Dataset records
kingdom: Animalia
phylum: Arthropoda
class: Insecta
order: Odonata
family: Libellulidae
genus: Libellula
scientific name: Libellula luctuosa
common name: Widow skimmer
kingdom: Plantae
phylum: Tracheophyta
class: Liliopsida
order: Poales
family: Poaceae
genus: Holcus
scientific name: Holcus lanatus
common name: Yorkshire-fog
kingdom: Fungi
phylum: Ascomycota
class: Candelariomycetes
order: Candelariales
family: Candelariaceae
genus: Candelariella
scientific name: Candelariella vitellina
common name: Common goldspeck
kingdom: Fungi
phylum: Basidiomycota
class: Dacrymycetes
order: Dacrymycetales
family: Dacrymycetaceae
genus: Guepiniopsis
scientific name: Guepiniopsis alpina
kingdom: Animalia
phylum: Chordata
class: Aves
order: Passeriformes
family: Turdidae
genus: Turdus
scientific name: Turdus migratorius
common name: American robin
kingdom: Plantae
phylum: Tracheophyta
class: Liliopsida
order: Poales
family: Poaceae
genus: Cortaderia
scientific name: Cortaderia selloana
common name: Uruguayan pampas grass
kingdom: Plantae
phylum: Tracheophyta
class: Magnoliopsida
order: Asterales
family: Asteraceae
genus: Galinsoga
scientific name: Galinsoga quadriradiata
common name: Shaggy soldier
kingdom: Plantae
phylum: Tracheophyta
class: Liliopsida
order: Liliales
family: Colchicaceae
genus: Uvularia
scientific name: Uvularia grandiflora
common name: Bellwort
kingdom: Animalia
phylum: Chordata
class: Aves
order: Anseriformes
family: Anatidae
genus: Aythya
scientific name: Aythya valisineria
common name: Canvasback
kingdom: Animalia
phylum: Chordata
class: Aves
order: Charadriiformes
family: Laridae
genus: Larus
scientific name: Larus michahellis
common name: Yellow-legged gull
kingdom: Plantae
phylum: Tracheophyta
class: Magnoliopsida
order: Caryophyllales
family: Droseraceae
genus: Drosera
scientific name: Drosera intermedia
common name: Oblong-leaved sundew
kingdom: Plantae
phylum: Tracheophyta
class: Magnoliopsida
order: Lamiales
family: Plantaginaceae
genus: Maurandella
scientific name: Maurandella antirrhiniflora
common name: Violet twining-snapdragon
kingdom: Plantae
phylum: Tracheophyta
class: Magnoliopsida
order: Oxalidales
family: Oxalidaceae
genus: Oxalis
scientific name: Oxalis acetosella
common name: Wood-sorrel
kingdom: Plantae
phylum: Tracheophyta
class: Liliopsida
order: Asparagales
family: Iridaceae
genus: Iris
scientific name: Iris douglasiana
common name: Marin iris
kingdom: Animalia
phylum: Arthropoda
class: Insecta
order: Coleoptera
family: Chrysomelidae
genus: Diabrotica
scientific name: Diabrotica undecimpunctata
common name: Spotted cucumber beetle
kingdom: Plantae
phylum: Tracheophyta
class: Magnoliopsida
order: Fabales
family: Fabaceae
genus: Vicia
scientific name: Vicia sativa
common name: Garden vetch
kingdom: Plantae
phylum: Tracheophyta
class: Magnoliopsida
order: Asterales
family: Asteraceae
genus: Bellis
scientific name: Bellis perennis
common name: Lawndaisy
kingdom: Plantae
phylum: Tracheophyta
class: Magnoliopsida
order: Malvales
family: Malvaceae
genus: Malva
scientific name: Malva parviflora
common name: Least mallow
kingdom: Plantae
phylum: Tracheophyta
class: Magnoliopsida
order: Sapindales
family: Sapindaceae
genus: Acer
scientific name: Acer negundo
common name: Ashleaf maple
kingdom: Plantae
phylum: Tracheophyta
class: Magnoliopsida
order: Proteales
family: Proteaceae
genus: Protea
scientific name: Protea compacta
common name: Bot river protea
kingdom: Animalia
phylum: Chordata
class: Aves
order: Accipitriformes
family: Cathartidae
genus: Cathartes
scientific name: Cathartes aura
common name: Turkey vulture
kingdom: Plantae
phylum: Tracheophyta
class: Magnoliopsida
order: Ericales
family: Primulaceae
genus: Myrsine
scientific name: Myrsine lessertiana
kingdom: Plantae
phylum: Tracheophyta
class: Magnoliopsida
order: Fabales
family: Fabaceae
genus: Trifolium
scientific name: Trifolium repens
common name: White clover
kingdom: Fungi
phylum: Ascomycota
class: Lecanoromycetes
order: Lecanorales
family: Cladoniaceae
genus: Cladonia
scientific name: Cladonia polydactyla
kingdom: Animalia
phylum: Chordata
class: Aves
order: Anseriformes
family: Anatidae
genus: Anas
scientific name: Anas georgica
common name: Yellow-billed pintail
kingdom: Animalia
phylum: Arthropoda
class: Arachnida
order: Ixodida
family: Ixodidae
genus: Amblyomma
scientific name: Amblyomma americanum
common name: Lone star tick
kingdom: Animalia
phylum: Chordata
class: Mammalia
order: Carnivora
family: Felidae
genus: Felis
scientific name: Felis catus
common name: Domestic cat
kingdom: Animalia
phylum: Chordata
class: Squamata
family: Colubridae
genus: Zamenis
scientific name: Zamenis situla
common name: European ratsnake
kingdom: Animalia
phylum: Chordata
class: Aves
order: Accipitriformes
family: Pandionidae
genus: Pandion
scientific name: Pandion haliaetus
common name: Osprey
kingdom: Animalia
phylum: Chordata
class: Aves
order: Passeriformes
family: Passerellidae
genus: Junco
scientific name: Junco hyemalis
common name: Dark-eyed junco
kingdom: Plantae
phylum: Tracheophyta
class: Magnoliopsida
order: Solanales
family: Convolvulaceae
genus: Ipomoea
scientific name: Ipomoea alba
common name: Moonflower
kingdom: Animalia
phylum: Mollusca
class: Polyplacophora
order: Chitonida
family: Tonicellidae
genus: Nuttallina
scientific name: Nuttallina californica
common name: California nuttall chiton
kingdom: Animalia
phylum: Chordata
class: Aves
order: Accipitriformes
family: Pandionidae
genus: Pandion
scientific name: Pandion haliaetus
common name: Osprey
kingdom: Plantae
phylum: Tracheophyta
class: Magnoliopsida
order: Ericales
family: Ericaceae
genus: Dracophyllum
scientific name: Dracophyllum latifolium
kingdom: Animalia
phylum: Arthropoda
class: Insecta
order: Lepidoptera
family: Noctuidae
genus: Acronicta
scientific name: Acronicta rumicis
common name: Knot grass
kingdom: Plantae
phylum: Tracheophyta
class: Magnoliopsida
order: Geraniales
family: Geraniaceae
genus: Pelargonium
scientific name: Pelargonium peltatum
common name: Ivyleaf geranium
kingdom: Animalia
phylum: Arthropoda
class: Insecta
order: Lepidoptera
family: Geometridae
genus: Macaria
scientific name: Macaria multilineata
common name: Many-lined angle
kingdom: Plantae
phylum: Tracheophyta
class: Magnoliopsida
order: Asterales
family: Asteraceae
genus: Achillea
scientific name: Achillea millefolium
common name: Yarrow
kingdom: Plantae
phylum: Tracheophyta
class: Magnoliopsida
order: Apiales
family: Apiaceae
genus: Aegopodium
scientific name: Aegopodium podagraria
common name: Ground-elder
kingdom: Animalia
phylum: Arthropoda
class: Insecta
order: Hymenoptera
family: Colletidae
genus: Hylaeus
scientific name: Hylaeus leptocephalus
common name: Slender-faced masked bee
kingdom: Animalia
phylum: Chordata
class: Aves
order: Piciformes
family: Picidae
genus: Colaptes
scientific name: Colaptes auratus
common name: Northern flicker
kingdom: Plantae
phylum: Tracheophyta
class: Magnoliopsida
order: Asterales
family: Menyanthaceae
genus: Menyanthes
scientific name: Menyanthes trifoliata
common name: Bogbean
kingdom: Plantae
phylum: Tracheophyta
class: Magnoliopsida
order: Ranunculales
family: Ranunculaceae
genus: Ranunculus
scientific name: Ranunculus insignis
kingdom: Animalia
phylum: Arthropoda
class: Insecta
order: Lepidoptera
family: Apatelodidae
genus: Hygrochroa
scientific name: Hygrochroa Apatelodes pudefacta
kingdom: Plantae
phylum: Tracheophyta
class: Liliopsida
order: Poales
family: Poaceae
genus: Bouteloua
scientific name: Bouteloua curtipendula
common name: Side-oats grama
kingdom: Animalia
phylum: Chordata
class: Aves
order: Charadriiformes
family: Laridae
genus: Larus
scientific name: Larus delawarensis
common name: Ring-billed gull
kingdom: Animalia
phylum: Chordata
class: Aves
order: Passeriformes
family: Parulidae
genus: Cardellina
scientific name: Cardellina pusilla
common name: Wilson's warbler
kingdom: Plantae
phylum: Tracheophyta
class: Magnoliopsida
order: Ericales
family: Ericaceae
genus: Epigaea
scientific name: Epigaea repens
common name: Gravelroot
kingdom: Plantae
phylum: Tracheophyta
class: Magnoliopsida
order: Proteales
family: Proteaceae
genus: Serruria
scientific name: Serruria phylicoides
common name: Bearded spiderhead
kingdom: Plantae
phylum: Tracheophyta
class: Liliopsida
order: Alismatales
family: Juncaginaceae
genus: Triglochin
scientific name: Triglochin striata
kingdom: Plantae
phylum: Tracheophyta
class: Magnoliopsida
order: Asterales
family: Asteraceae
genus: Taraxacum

» **Set exercise**
Reproduce without alteration the lines of the entries from the line containing "scientific name: Acer negundo" through the line containing "common name: Turkey vulture", inclusive.

» **Correct answer**
scientific name: Acer negundo
common name: Ashleaf maple
kingdom: Plantae
phylum: Tracheophyta
class: Magnoliopsida
order: Proteales
family: Proteaceae
genus: Protea
scientific name: Protea compacta
common name: Bot river protea
kingdom: Animalia
phylum: Chordata
class: Aves
order: Accipitriformes
family: Cathartidae
genus: Cathartes
scientific name: Cathartes aura
common name: Turkey vulture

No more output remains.